On the stability of tetrahedral relative equilibria in the positively curved 4-body problem

TL;DR

This paper investigates the spectral stability of tetrahedral orbits in a positively curved 4-body gravitational system, combining numerical experiments with rigorous analysis near specific limit cases.

Contribution

It provides the first detailed stability analysis of tetrahedral configurations in curved space, supported by both numerical and analytical methods.

Findings

Identified regions of stability and instability depending on mass ratios and latitude.

Performed highly precise numerical experiments to map stability zones.

Provided rigorous proofs near limit cases with extreme mass or latitude values.

Abstract

We consider the motion of point masses given by a natural extension of Newtonian gravitation to spaces of constant positive curvature.

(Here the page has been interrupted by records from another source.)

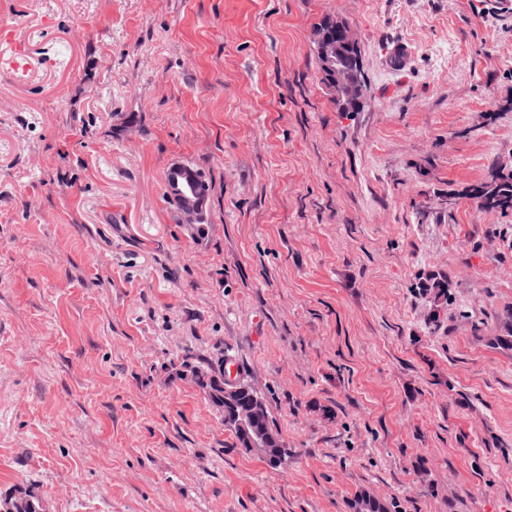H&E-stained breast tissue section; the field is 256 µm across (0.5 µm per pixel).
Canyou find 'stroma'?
Masks as SVG:
<instances>
[{"instance_id":"1","label":"stroma","mask_w":512,"mask_h":512,"mask_svg":"<svg viewBox=\"0 0 512 512\" xmlns=\"http://www.w3.org/2000/svg\"><path fill=\"white\" fill-rule=\"evenodd\" d=\"M327 18L362 111L319 80ZM178 164L208 224L167 198ZM494 167L497 0H0V505L512 512V215L465 195ZM228 351L280 468L194 374ZM336 23L333 21L325 20L319 26L314 29L313 33V43L315 45V57L316 63L318 67V73L320 74V81L325 87L329 90V92L333 96V101L336 104V107L341 112L345 111H356L359 112L362 110L357 109L355 105L350 103H345L339 99H336L335 91H334V83L336 81V72H342L346 74H350L356 78L360 76L361 68L359 62V56L357 47L355 46L352 49L346 50L343 57L338 61H335L330 67L326 66L325 61L319 56L316 51L317 47V39L324 34H332L336 37ZM189 173H195V175L202 177V179L204 181V185L202 187V194H201L200 201L198 202V205H197L198 206L197 210H196L197 218L192 223H187V224H206L208 221L206 205H207V201H208L210 191H211V184H210V181L207 179L206 175L202 171H200L198 169H194L192 167H189V169L186 171V175L179 178V183H174L169 178H166L167 194H168L170 200L178 206L180 212H182V214L184 215L185 209H186V202L183 201L182 194H183V191L185 190V187L188 183L187 177H190L188 175ZM201 173H203L204 176ZM263 403L265 406V417L262 421L261 426H262L264 433L267 436L268 441H269L268 448H266V454H265V456H263V458L267 461V464L270 467L277 468L286 459V457L288 456V452H287L286 448H281L280 442L277 438V433L273 428L272 418L269 414V411L267 410V405L265 404L264 401H263ZM271 458H275L276 460H279V463L277 465H275L274 462L271 460Z\"/></svg>"}]
</instances>
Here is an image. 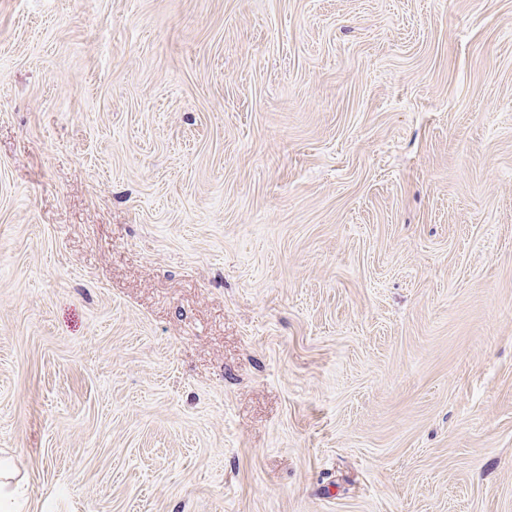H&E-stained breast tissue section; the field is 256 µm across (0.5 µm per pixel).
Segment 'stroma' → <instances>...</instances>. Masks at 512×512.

Our goal is to explore the spectral stability of tetrahedral orbits of the corresponding 4-body problem in the 2-dimensional case, a situation that can be reduced to studying the motion of the bodies on the unit sphere. We first perform some extensive and highly precise numerical experiments to find the likely regions of stability and instability, relative to the values of the masses and to the latitude of the position of three equal masses. Then we support the numerical evidence with rigorous analytic proofs in the vicinity of some limit cases in which certain masses are either very large or negligible, or the latitude is close to zero.